— Похоронить его надо было отдельно, — подытожил Грейтхауз.
Мэтью смотрел на Слотера, хмуря лоб, будто его беспокоили другие вопросы.
— У вас есть жена? Или какие-нибудь родственники?
— Оба ответа отрицательны.
— Где вы жили до ареста?
— То здесь, то там. Больше там.
— А работали где?
— На дороге, мистер Корбетт. Мы с моим партнером отлично действовали и неплохо жили собственным проворством и богатством путешественников. Да упокоит Господь душу Уильяма Рэттисона.

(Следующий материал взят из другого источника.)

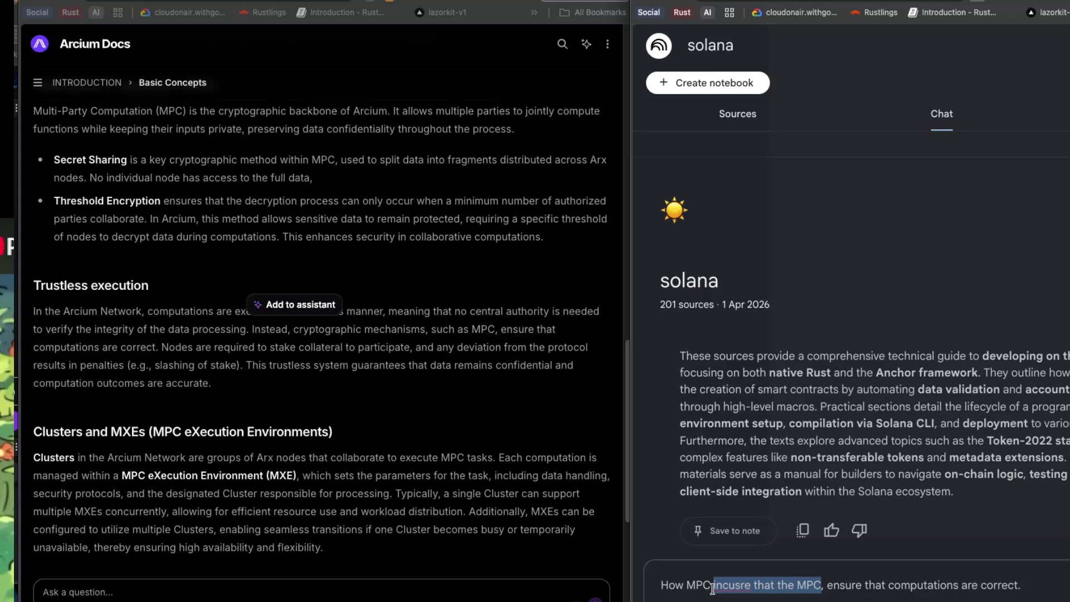
key("BackSpace")
type("that the")
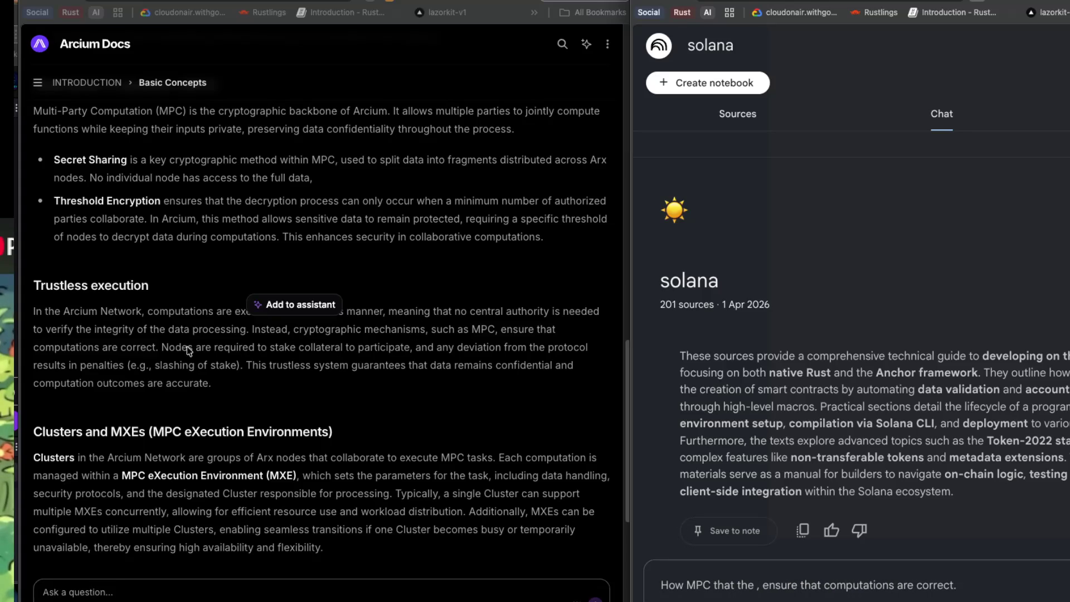
- Append 'Arcium', select the docs phrase about deviating from the protocol, then return to Excalidraw
left_click(960, 584)
type("Arcium")
left_click(496, 376)
left_click(329, 343)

— Его сообщник, — пояснил Хальцен, — был убит при последней их попытке ограбления. Видно, даже у квакеров кончается терпение, и они в один из дилижансов от Филадельфии до Нью-Йорка посадили вооруженных констеблей.
— Скажите, — обратился Мэтью к Слотеру, — вам с Рэттисоном случалось убивать, когда вы… жили собственным проворством?
— Никогда. Ну, случалось мне или Рэтси дать кому-нибудь по голове, кто начинал невежливо разговаривать. Убийства не входили в наши намерения — в отличие от денег.
Мэтью потер подбородок. Что-то все же его в этом во всем беспокоило.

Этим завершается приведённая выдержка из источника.